Interesting new post from Sam Altman with advice on how to be a good startup investor.
A quick summary of the advice, which in summary form comes across as a very linear process (makes perfect sense since investing is a pipeline driven business).
- Getting access to investment opportunities - through sheer hard work and/or building a unique brand.
- Improving your decision-making on what to invest in. Sam asks himself whether he’d work for that person as a first step. For founders he looks at scrappiness, speed, and a core belief in themselvs. For markets, he looks at size but importantly growth rates, and whether companies are ahead of the market or riding a strong technology adoption curve.
- Close Rate is an important metric when capital is easier to come by. It’s a relationship game - you have to be helpful and decisive, and treat founders as peers.
- Stay helpful - Be specific and tactical, make intros, help them hire, find investors, etc. Help them solve real problems. Warn them of big mistakes they’re about to make (and you’re sure of it), and stay out of the idea factory.
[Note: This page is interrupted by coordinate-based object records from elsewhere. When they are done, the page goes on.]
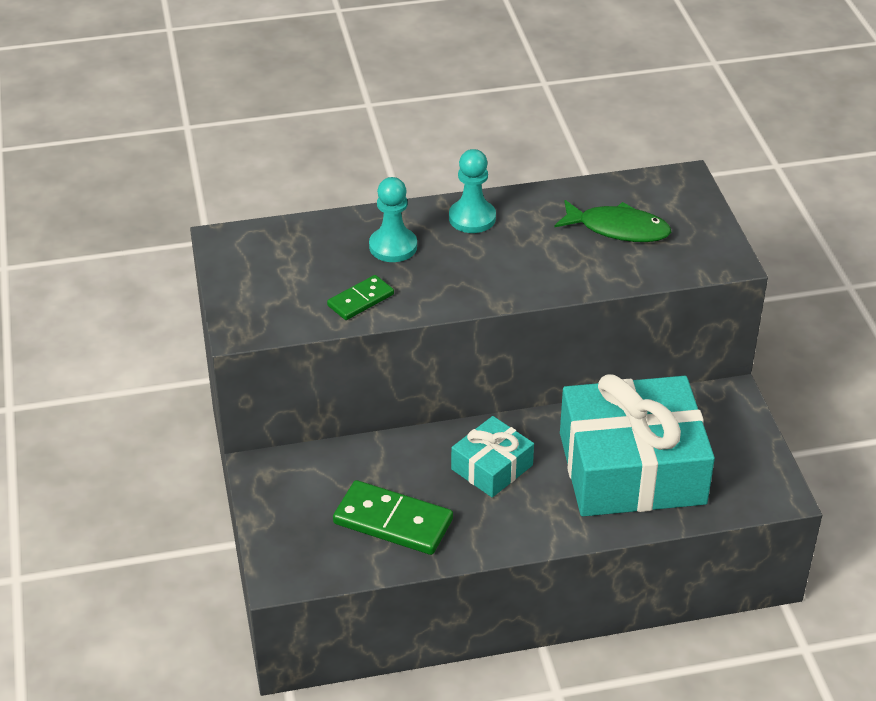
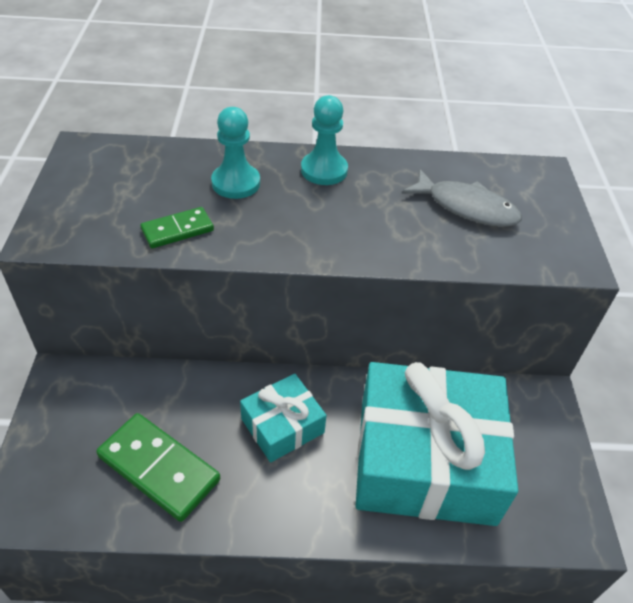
camera: 10 degrees right, 5 degrees up
(618, 229) = (466, 207): green fish -> grey fish

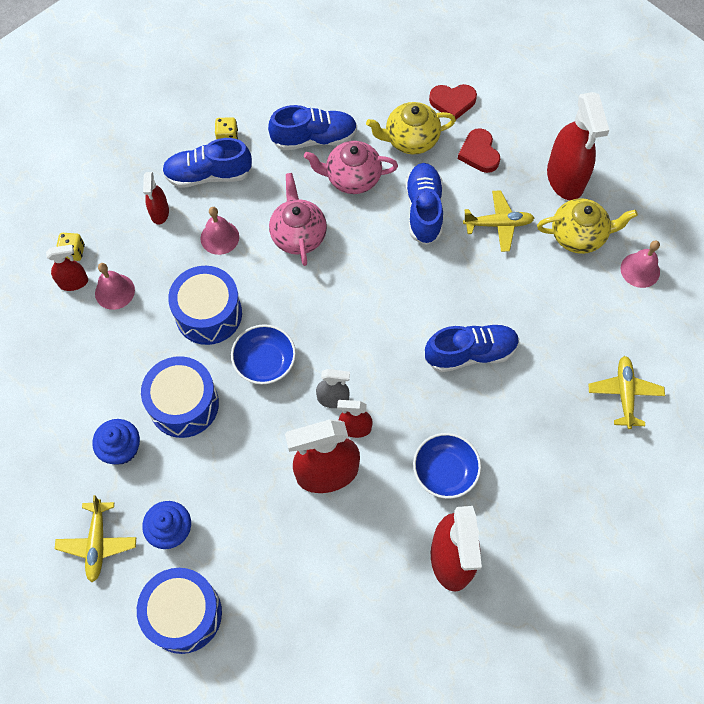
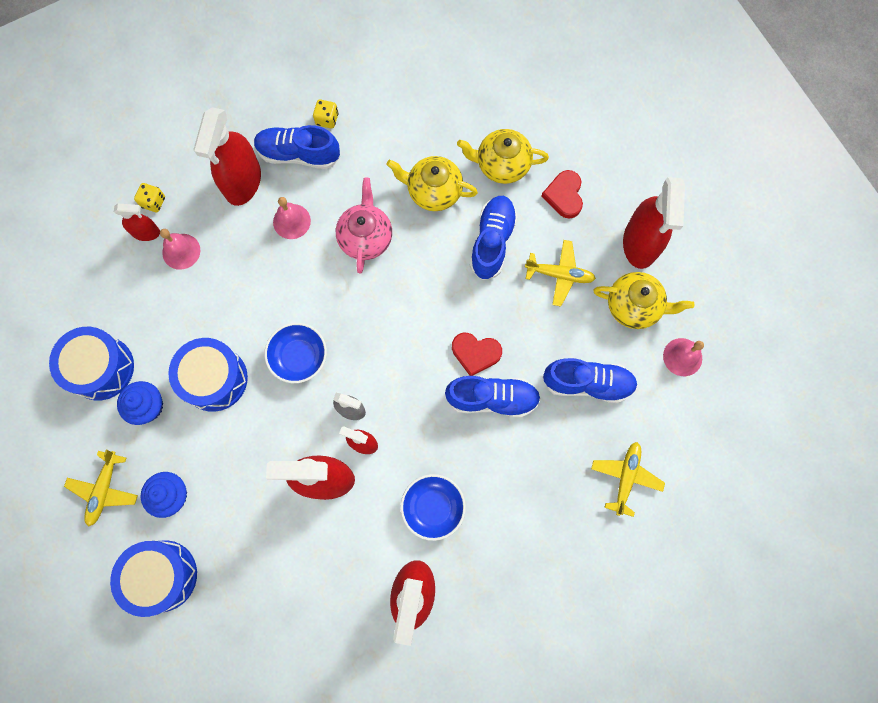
camera: 15 degrees right, 10 degrees up
(159, 213) = (243, 182): red spray bottle -> red spray bottle, size x1.93
(208, 314) = (260, 296): blue drum -> blue drum (101, 368)
(314, 138) = (409, 141): blue shoe -> blue shoe (587, 383)
(352, 178) = (433, 191): pink teapot -> yellow teapot
(452, 102) = (555, 135): red heart -> red heart (475, 353)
Not your job.
Some key paragraphs:
The spectral signatures of the best companies I’ve invested in are remarkably similar. They usually have most of the following characteristics: compelling founders, a mission that attracts talented people into the startup’s orbit, a product so good that people spontaneously tell their friends about it, a rapidly growing market, a network effect and low marginal costs, the ability to grow fast, and a product that is either fundamentally new or 10x better than existing options.
The most important way to help founders is to get them to be more ambitious—to think bigger and to have more self-belief. Help them set ambitious but achievable goals. Momentum is important and self-reinforcing—most people set goals that they expect to be just out of reach, which is usually demotivating. It’s better to continuously set goals that you can just barely hit.
The central learning of my career so far has been that you can and should scale up things that are working. The power of scale, and the emergent behavior that sometimes comes from it, is tremendous. I think about the potential energy of future scale for every investment I make. Most people seem terrible at this, so it’s another bug you can exploit.